An event was certainly what they had, but it was nothing compared with what was still to unfold beneath Portlandia's impassive gaze.
* * * * *
Mercy* Kennedy Flunk, 31-year-old professor and housewife, had a harried expression on her plump face as she tried to keep Bruce and Bennie from getting trampled. Lilith and Myrine*, somewhat younger than Mercy, were assisting with humor, but then neither of them had children yet. The typical sarcastic seriousness of Myrine's freckled face was lightened by a smile inspired by the kids' antics, while Lily*, less sedate than her tall friend, couldn't stop laughing at the stunts Bruce and Bennie were pulling. Even with all the friendship in the world, Mercy wished she wouldn't give Bruce and Bennie such an appreciative audience.

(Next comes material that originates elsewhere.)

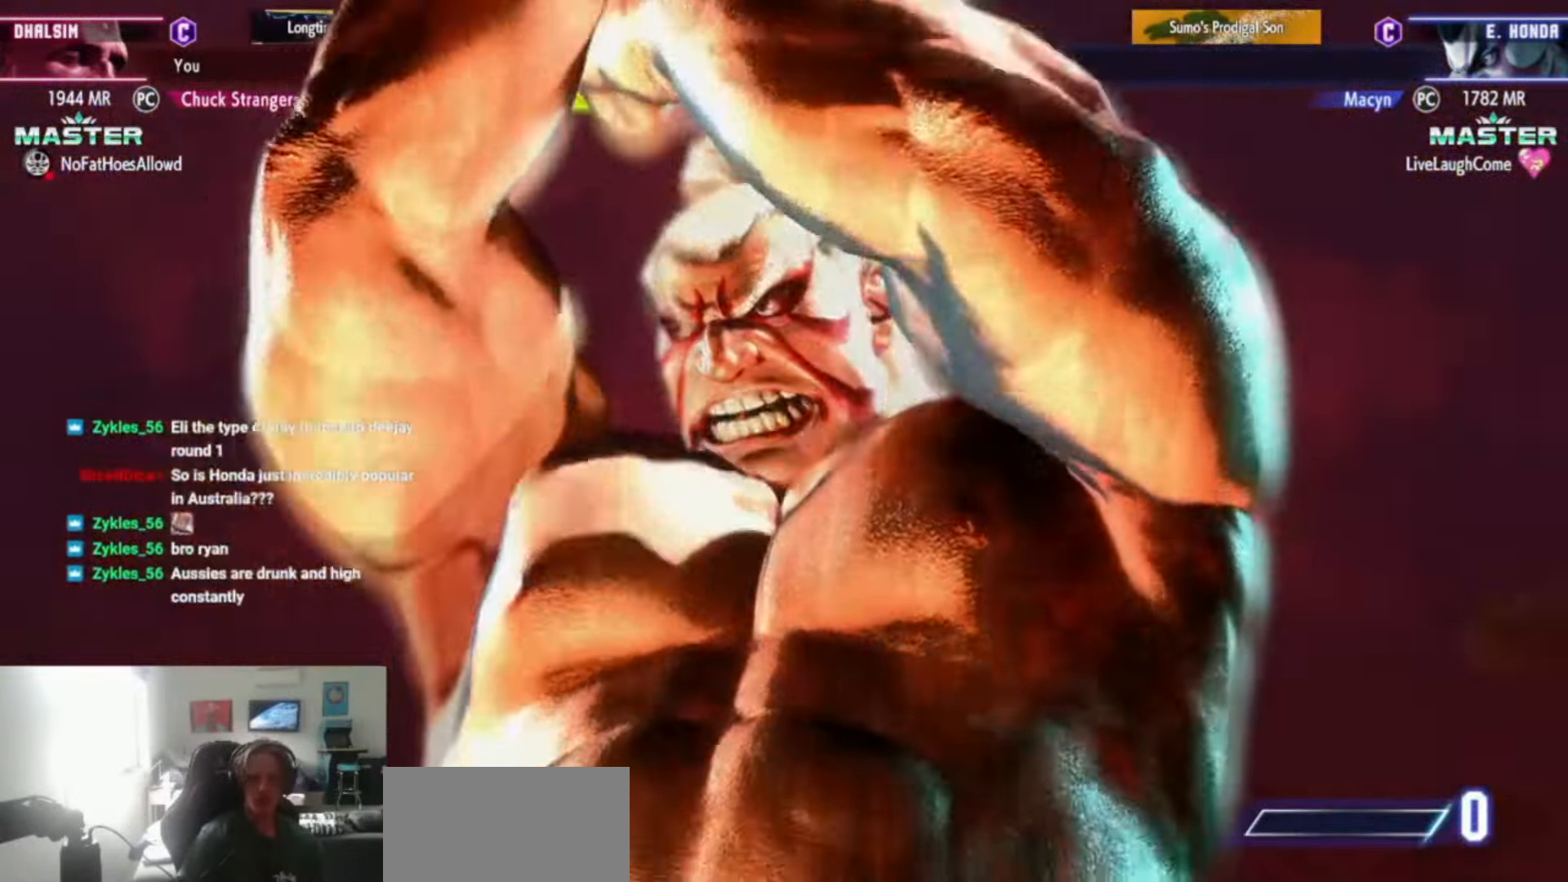
{"buttons": [], "left_stick": "left", "events": []}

"Oh, Lily, you kook," Mercy said, "if you don't calm down, you know the kids never will!"
"Hi!" Lyssa said, squeezing through the crowd to them, Deborah in tow.
Mercy's face lit up. Fame hadn't taken the friendliness out of Deborah Dobell. Her eyes in the middle of all the laugh lines were the jolliest blue Mercy had ever seen. All the other successful authors Mercy had met seemed overly full of themselves--even the home-grown ones. Deborah looked like she was laughing constantly at the comedy going on around her, and was quite capable of laughing at herself as well.
"Hi, Deborah. Hi, Lyssa," Mercy said. "Looks like you're here on business."
"Actually, I haven't gotten started on the business yet," Lyssa said, patting her tape recorder. "It's all been fun until now. Deborah and I have been debating the merits of a goddess in our midst--and irritating Roxana."
Mercy laughed. "I can imagine that."
"Where's Diana?" Lyssa asked.
"She's up in Seattle," Lily replied.
"And what about Matt? Didn't he feel like coming to Portland for the event?"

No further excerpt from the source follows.